Figure 5. Maternal Rho1 mutants are generally defective in endocytosis.

(A–D) Wildtype (A), wimp/+ (B) maternal Rho1 mutant (C), and prd (D) mutant embryos labeled with antibodies to dpERK and visualized with immunofluorescence. Note the ectopic accumulation of dpERK in Rho1 mutants relative to wildtype, wimp/+, and prd controls. (E) Drosophila EGFR (DER) was immunoprecipitated from wildtype, wimp/+ and maternal Rho1 mutant embryo lysates. Western analysis was used to identify the overall amount of DER protein immunoprecipitated and its phosphorylation state. The graph indicates the amount of phosphotyrosine detected relative to the total amount of DER protein. (F–I) Wildtype (F), wimp/+ (G), and maternal Rho1 mutant (H, I) embryos labeled with antibodies against Tll. Brackets indicate the extent of the anterior and posterior expression domains.
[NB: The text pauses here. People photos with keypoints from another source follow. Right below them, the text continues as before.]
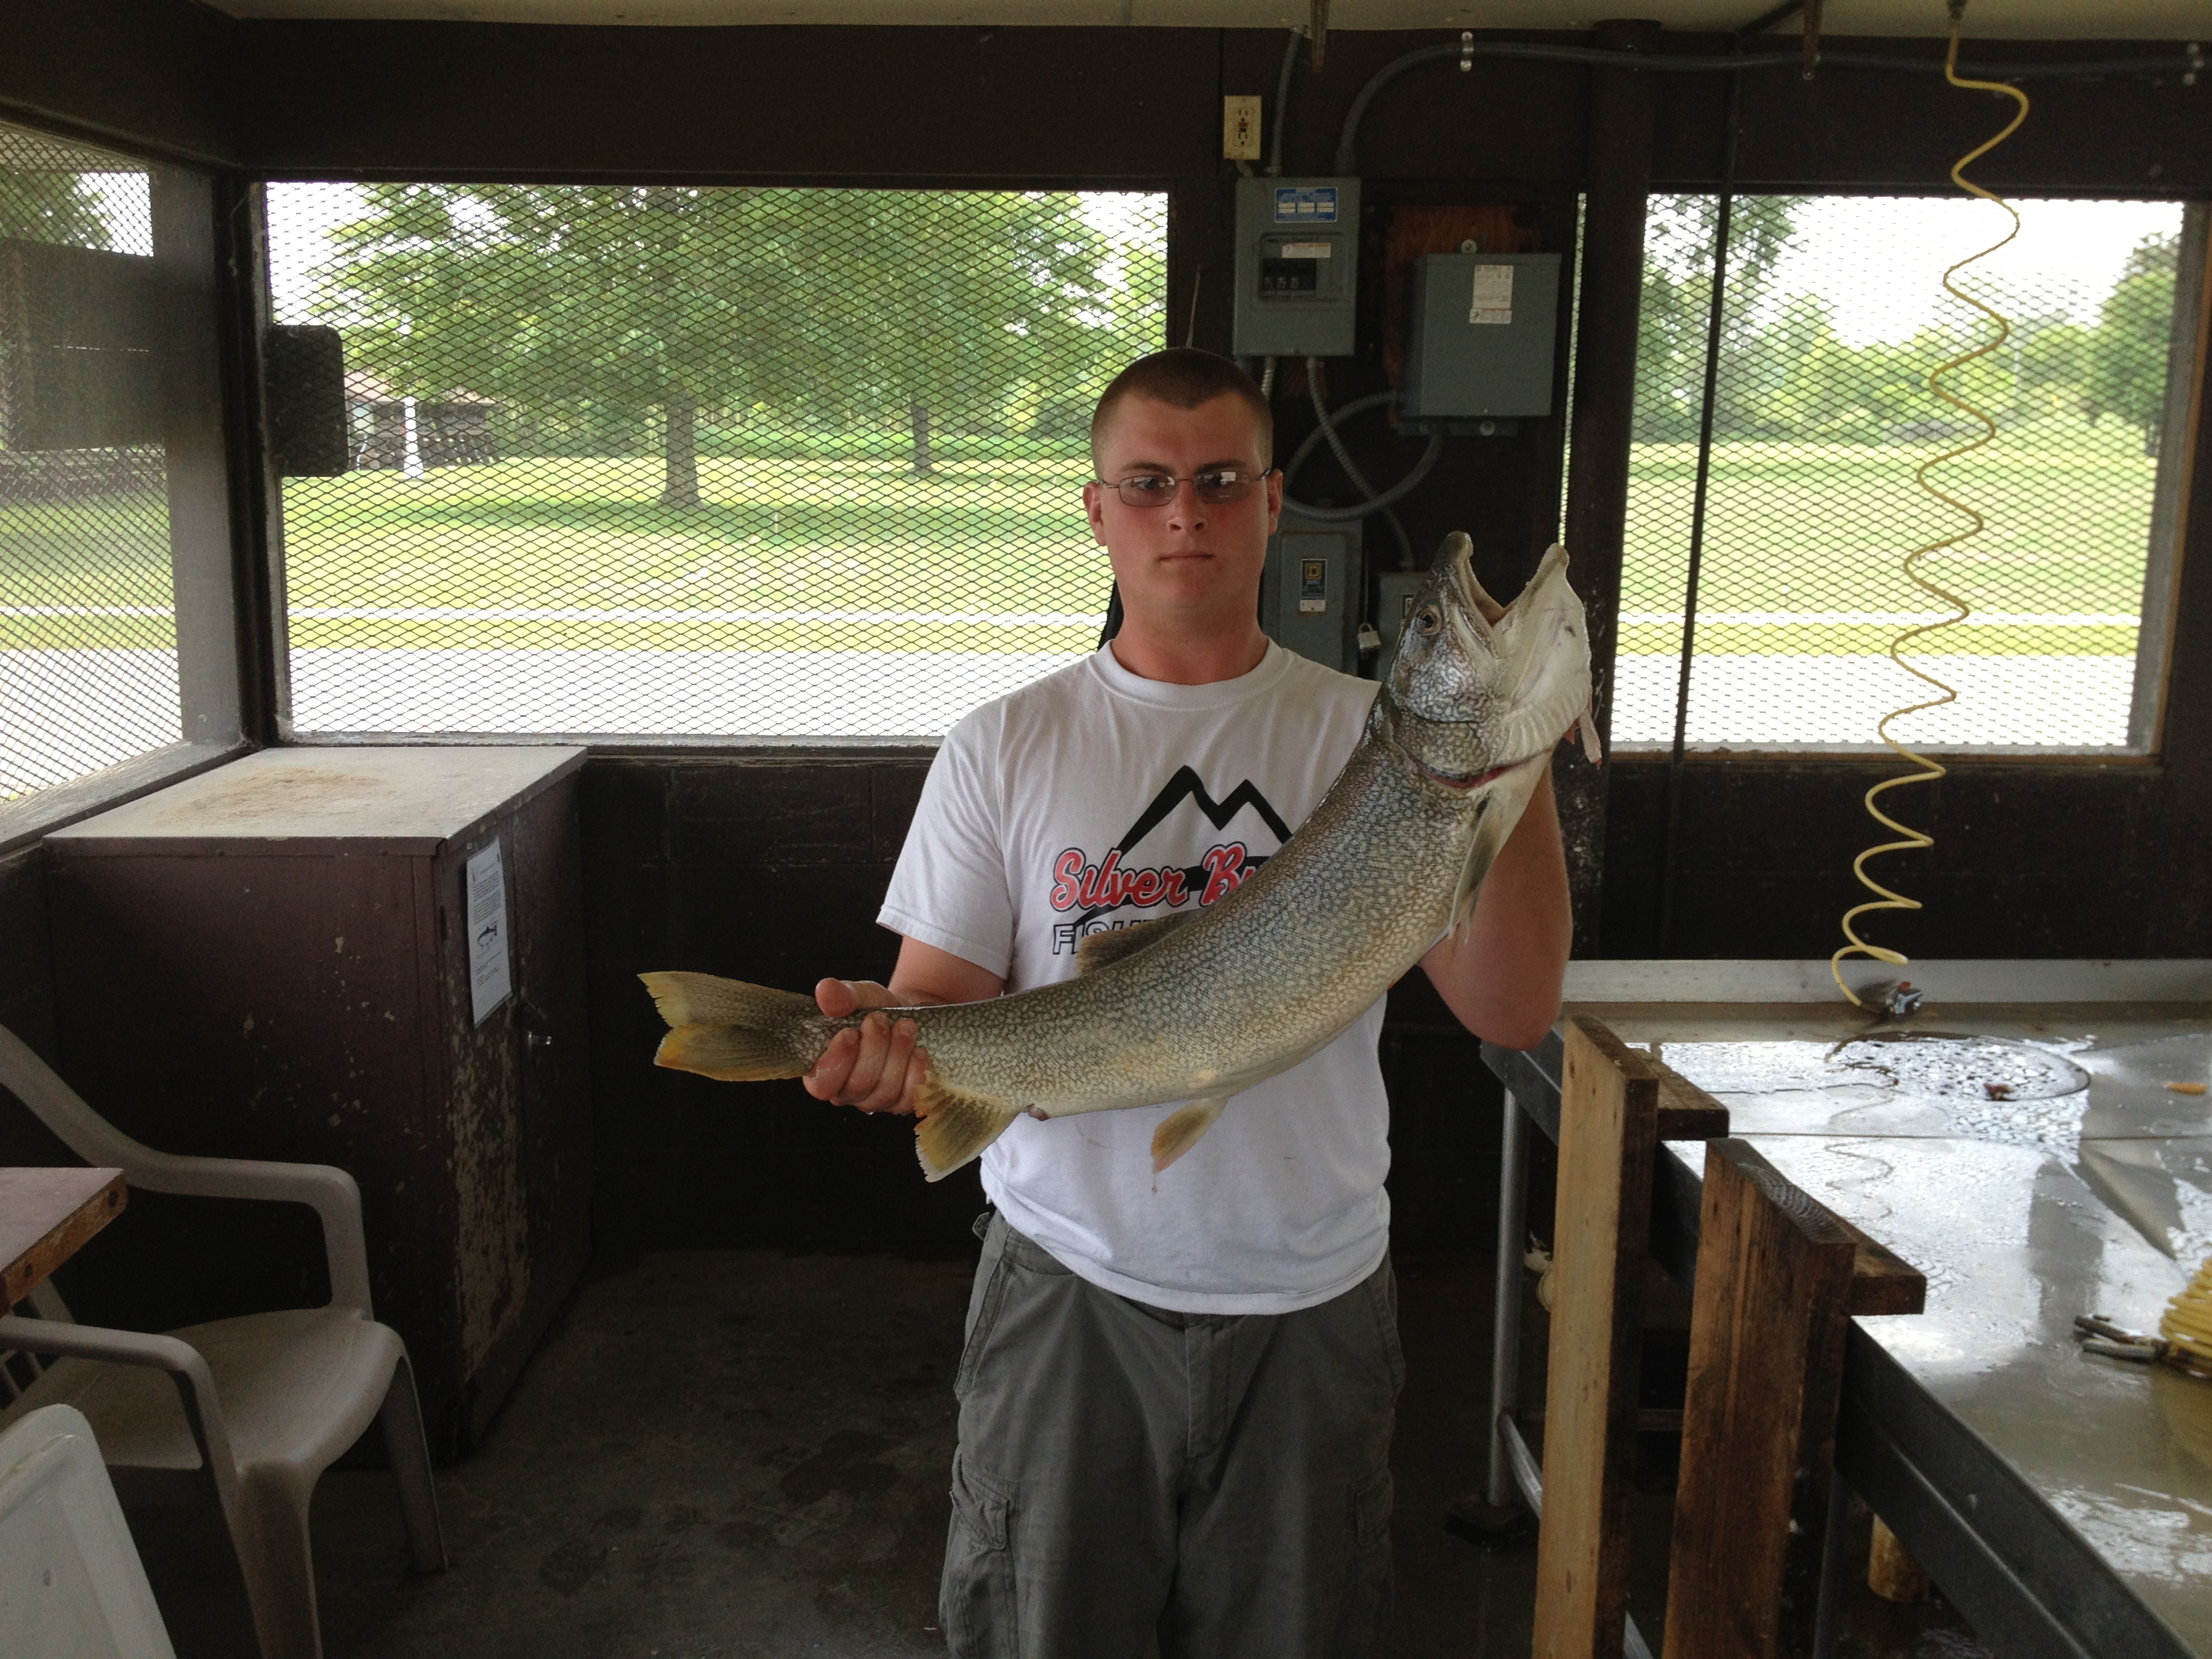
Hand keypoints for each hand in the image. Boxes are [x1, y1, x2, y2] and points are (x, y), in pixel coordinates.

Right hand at [802, 978, 926, 1114]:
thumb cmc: (876, 1010)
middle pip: (858, 1086)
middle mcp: (848, 1092)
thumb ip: (841, 996)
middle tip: (880, 1019)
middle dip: (873, 1048)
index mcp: (825, 1069)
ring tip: (905, 1026)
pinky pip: (910, 1097)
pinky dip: (916, 1070)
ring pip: (885, 1092)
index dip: (836, 1062)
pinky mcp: (903, 1103)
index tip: (850, 1032)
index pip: (821, 1084)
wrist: (909, 1016)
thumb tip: (825, 992)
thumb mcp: (860, 996)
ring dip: (898, 1054)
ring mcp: (876, 1100)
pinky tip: (918, 1050)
Note the posterior cellularization defect indicated by the arrow in I. (J) Quantitation of the extent of Tll expression domains, expressed as % embryo length. (K) Western analysis of Torso protein levels in 0–4 and 4–8 hour wildtype and maternal Rho1 embryo lysates. 50μg of total protein loaded per lane, Tubulin levels shown as loading control. Scale bars: 100μm.